Maximizing network security for your business and your employees starts with human behavior. 90% of cyber attacks result from human error, often non-IT employees who unwittingly expose the company to bad actors. In the era of COVID, remote working and hybrid offices complicate the problem by increasing the exposure and risk to a company’s digital data. How can CEOs balance the requirement to protect the business from attacks with the supply of remote and hybrid desktops that can attract top dedicated talent? Here are some tips for controlling data access, handling unauthorized applications, and conducting cybersecurity training.

  1. Control the right access
    Remote workers and those in hybrid environments pose questions of access and control. These employees spend time working from home, in a Starbucks or in a hotel room in Vegas. They are not limited by location, which is great for morale, but makes it harder for the business to access IT. From a C-suite perspective, access management means a mix of awareness training and access controls.

    A first line of defense is to review and improve password protocols. Tighten password requirements and enforce frequent ID changes. Require the use of a password management tool and implement multi-factor authentication to access every application, storage, communication and other platforms. These measures make it more difficult for hackers to exploit stolen credentials, which often leads to phishing schemes or ransomware problems.

    Access controls should also delineate employee-specific data and systems based on roles. Do not give “all access” by default, but rather examine the roles and determine the weak points. Can the marketing manager access the company’s financial records? Should the accounting team review proprietary product research and development records? Matching access to roles reduces points of exposure, especially for remote workers who might break out of approved methods of extracting corporate content.

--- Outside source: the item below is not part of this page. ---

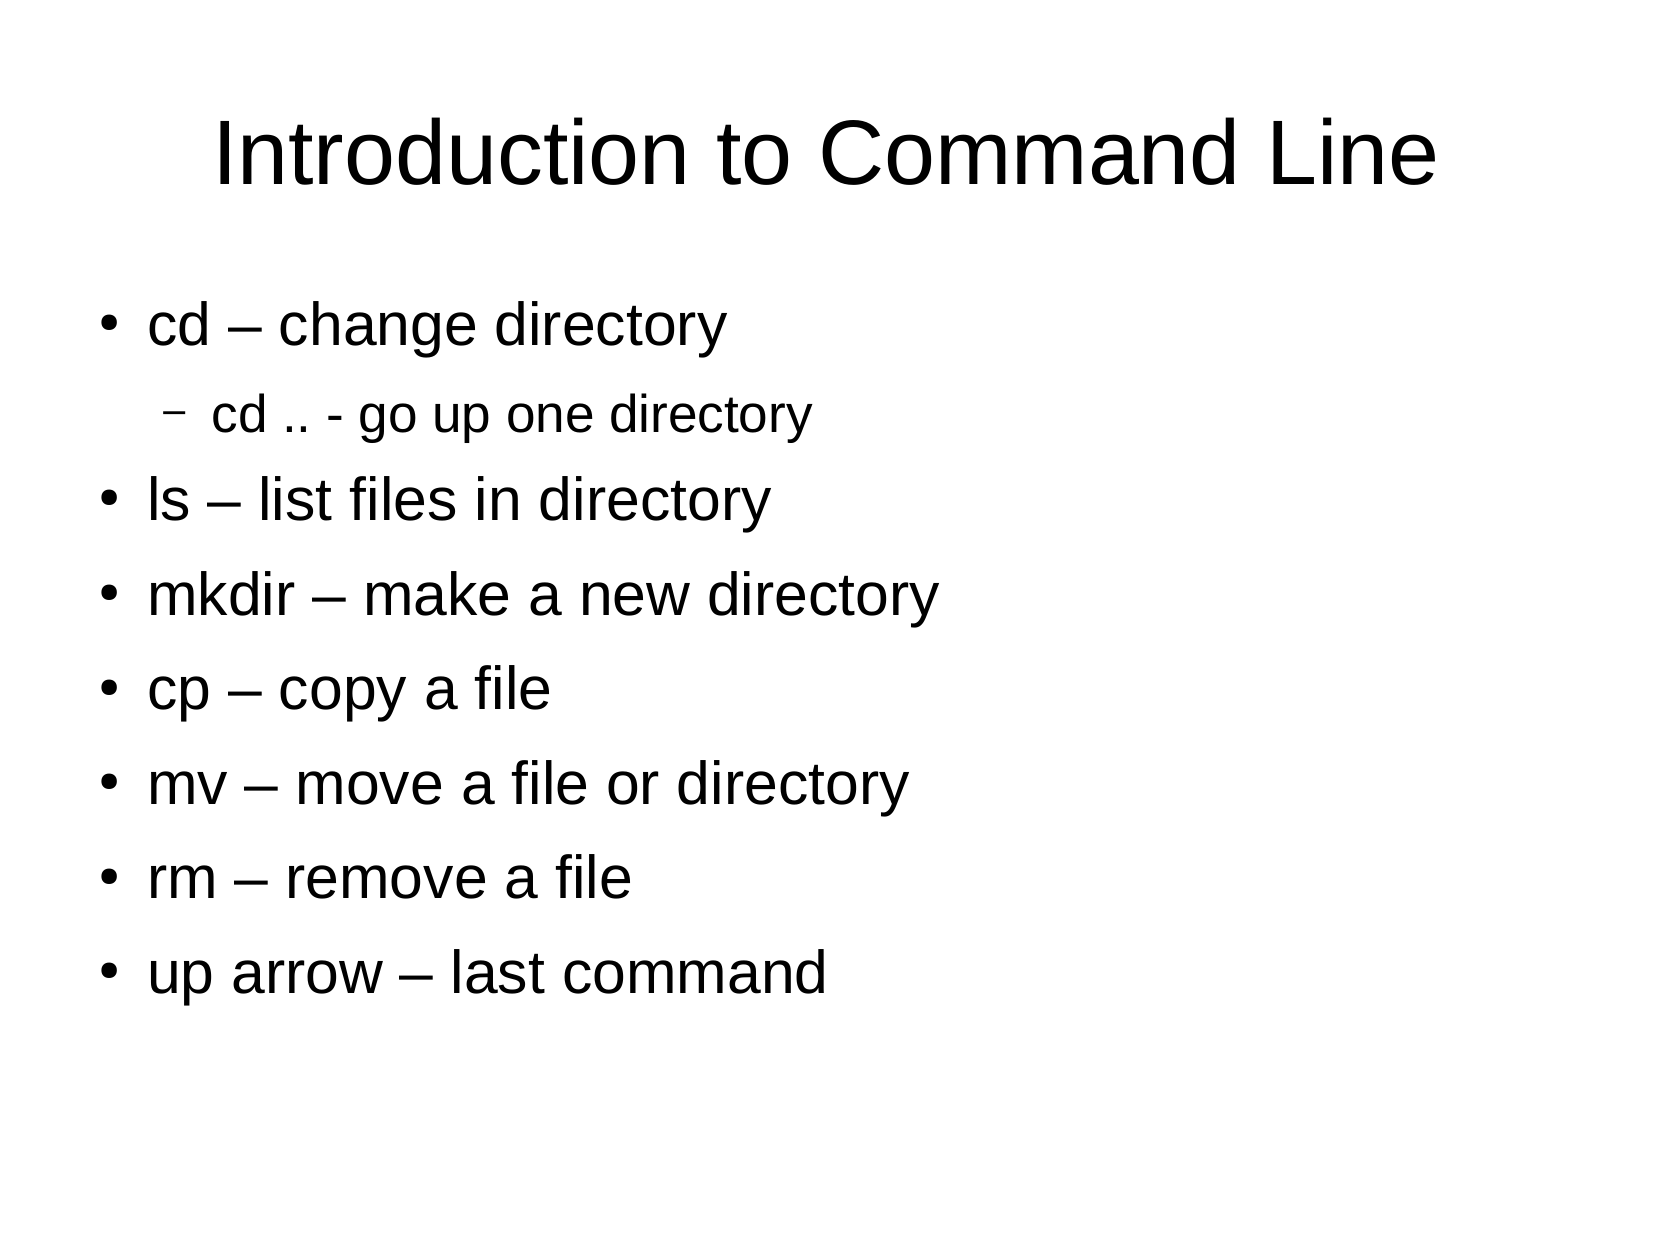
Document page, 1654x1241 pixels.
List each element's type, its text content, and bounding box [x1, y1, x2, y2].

title Introduction to Command Line [82, 49, 1571, 257]
list cd – change directory cd .. - go up one directory ls – list files in directory mkdir – make a new directory cp – copy a file mv – move a file or directory rm – remove a file up arrow – last command [82, 290, 1571, 1010]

  2. Shed light on Shadow IT
    When left on their own, teleworkers and those working in hybrid environments often choose their own technological tools. They will use WhatsApp to talk to colleagues and partners, or Google Drive to share documents with a provider. They use familiar tools that help them get things done in their personal lives, so it is only natural that they use them in their professional work. Although most employees use these tools for productivity reasons, it is very likely that they are not on the list of programs and actions approved by IT. They are embarking on “shadow IT”, the use of unauthorized software and hardware tools that can expose networks to security breaches.

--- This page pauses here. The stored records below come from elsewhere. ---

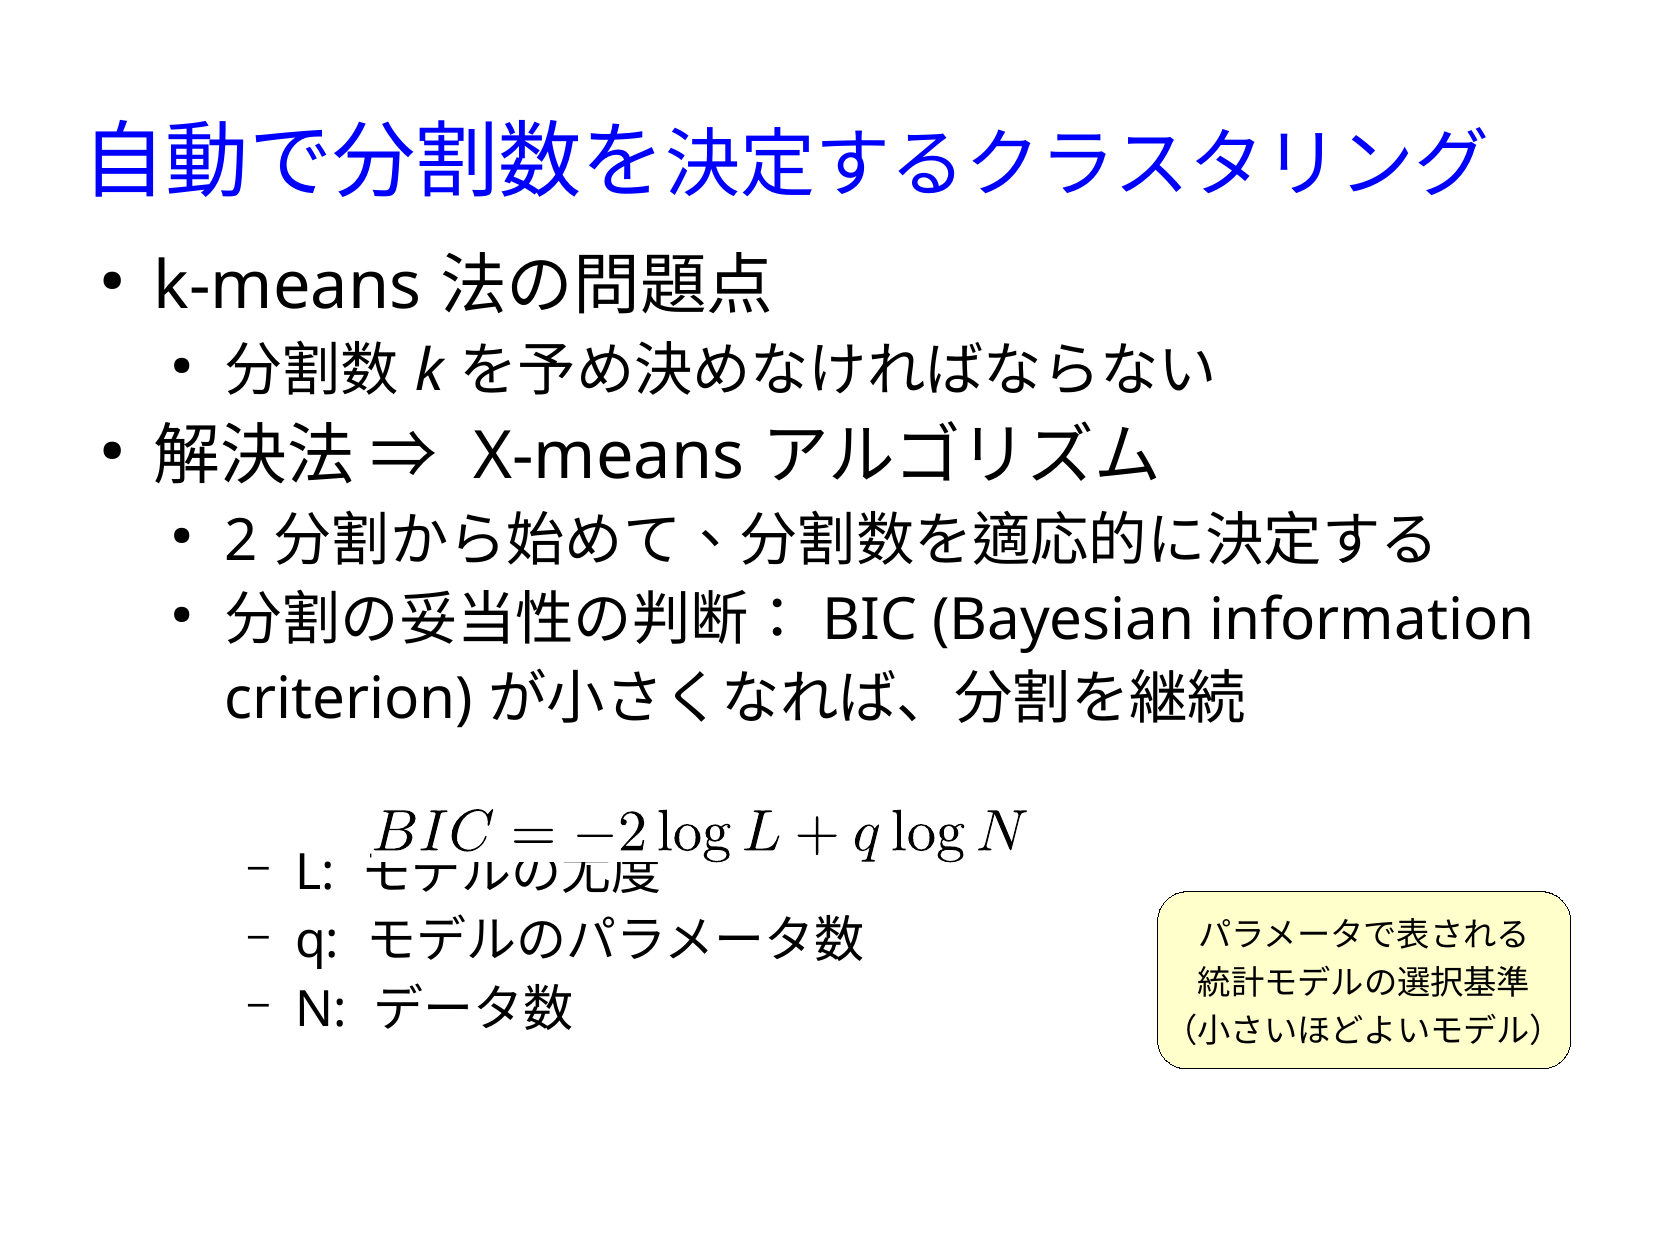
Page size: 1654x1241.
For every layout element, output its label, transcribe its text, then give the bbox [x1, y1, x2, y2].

list k-means法の問題点 分割数kを予め決めなければならない 解決法 ⇒ X-meansアルゴリズム 2分割から始めて、分割数を適応的に決定する 分割の妥当性の判断：BIC (Bayesian information criterion)が小さくなれば、分割を継続 L: モデルの尤度 q: モデルのパラメータ数 N: データ数 [82, 237, 1571, 1113]
text_box [371, 809, 1029, 863]
text_box パラメータで表される 統計モデルの選択基準 （小さいほどよいモデル） [1157, 891, 1571, 1069]
title 自動で分割数を決定するクラスタリング [82, 45, 1571, 237]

    With a remote workforce, there is much less IT visibility into an employee’s actions. The worker can use a secure corporate connection to check out files, but then talk to a coworker through Facebook Messenger instead of the trusted chat tool. Organizations need policies and controls in place that monitor and restrict certain activities. Management teams need to find the right balance between ensuring access and productivity and securing company data. If current IT infrastructure and policies make it much more difficult for remote workers to perform their duties, and these workers are under pressure to perform, then it’s understandable that they are moving away from approved tools. The CEO and CTO must deal with these situations to ensure the removal of any obstacles while reducing the potential risk of unapproved tools.

  3. Use contextual training
    The training of remote workers must be accompanied by empathy and understanding, not just policies and mandates. For many remote workers, they have spent years or decades in the business, and adjusting at home takes time. It’s a different environment, filled with personal distractions and a mix of responsibilities. Mistakes are inevitable, whether it’s the employee forgetting the corporate VPN and using an unsecured network to access data, or sending a note to a colleague through their personal email instead of a business address.

    CEOs can play an important role in requesting training that reflects the complexities of remote working. They may require their participation and that of the management team, as any employee may unintentionally put the company at risk. This training should link the actions of employees to the potential exposure of the company and the loss of their jobs. Providing some background on the ways in which hackers gain access to systems makes the training more relevant. Show employees stories about ransomware attacks that have crippled a business. Give them examples of businesses damaged by phishing schemes and provide technology tools that prioritize security and privacy, such as GOFBA – a secure search engine and communication platform.

    Training for remote workers should cover BYOD policies. Can employees use their personal phones and laptops for work, or do they need company-supplied devices? For hybrid work environments, do employees follow the same procedures at home as in the office? If there are exceptions to the rules, does this pose a security risk? The training should also cover phishing prevention, the use of USB drives, the dangers of unsecured Wi-Fi and other similar topics.

CEOs can reduce their business risk exposure and improve employee productivity by investing in comprehensive workforce management. The most successful companies are those that protect the company’s digital assets while leveraging the benefits of a well-trained remote workforce that drives positive business outcomes.